Constat : En Tunisie, un enseignant tuteur doit suivre un très grand nombre de doctorants, ce qui n’est pas chose évidente. Il y a également une gêne à avouer qu’un de ses élèves a triché, alors que l’on est censé l’avoir dirigé avec brio. L’enseignant tuteur se remettra fortement en cause, même si la faute n’est pas la sienne.M. Agnès, M. Verrier et Mme El Fekih
4- Les sanctions en cas de plagiat : Des mesures disciplinaires laissées à l’appréciation du chef d’établissement
- Le report, voire refus de soutenance pour les étudiants chercheurs, en cas de plagiat prouvé ayant une influence sur le fond et sur la valeur scientifique de la production
- Le prononcé d'une sanction du premier degré pour les candidats aux concours de promotion.
- Le refus de recrutement ou de promotion au grade objet de la candidature.
- L’interdiction de se présenter à tout concours ultérieur […] pendant (5) ans consécutifs.
Constat : Les établissements du supérieur manquent indéniablement de repères au niveau des sanctions à appliquer. Ils demandent des exemples concrets de références éthiques et déontologiques, déjà en vigueur dans d’autres établissements francophones.
5- Les moyens à la disposition du corps enseignants : Vers une démarche formalisée de lutte contre le plagiat ?
- La formation à la méthodologie pour tous les élèves : il y a un manque de cours sur ces thématiques, et ce, pour toutes les filières de l’enseignement supérieur.
- La sensibilisation à la propriété intellectuelle et le cadre éthique expliqué à chaque étudiant : l’étudiant n’a souvent même pas conscience qu’il est en train de plagier !
- Une explication sur les sanctions encourues et les conséquences au niveau pénal : Si l’on sait ce que l’on risque et ce que l’on perd, la dissuasion est plus forte.
- Les techniques internes à chaque établissement : Posters, affichettes, règlement interne, charte de non-plagiat… Là encore les établissements présents aux journées de préventions semblent manquer de standards et d’exemples précis sur lesquels s’appuyer.
- Les logiciels d’aide à la détection de plagiat : l’acquisition de Compilatio.net, solution mesurant les similitudes entre le texte d’un étudiant et toutes les sources disponibles sur Internet, afin d’identifier les plagiats entre les deux documents permet d'épauler efficacement les enseignants dans leur lutte contre le plagiat, et leur fait gagner du temps. Ils peuvent ainsi se concentrer sur le suivi de leurs étudiants et la qualité de leurs cours.
Les 4 axes de qualité de Compilatio.net :
− Simplicité d’utilisation
− Efficacité – richesse des résultats
− Facilité de déploiement et d’intégration
− Accompagnement
Constat : Aujourd’hui 5 écoles ont déjà acquis Compilatio.net pour les accompagner dans leur campagne contre le plagiat.
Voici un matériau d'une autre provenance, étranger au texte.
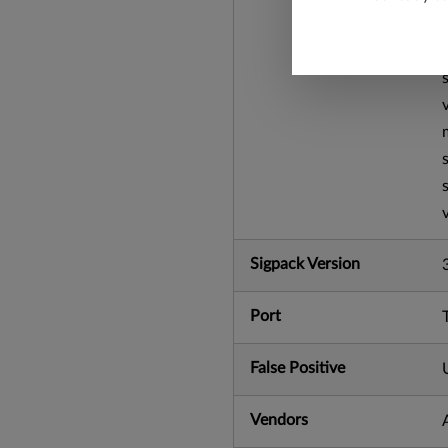
Sigpack Version
Port
False Positive
Vendors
Pour ces écoles utilisatrices, la réussite d’un tel logiciel passe par un plus grand engagement du corps enseignant et une volonté d’équité: l’analyse systématique des travaux rend la notation impartiale.
BILAN :
Il y a une réelle prise de conscience du fléau au niveau du gouvernement tunisien mais aussi et surtout au niveau de l’enseignement supérieur. Tous les enseignants sont confrontés malgré eux au problème et la volonté aujourd’hui n’est plus de rester seul et impuissant face à des cas avérés de plagiat.
Emerge alors une solidarité entre les écoles et une envie d’action collective.Portée par quelques établissements précurseurs comme l’ENIT, par les grandes mesures gouvernementales de modernisation de l’Ecole, et par des outils pédagogiques innovants tel que Compilatio.net, cette dynamique insuffle une volonté de transparence chez les enseignants et une plus grande responsabilisation chez les étudiants.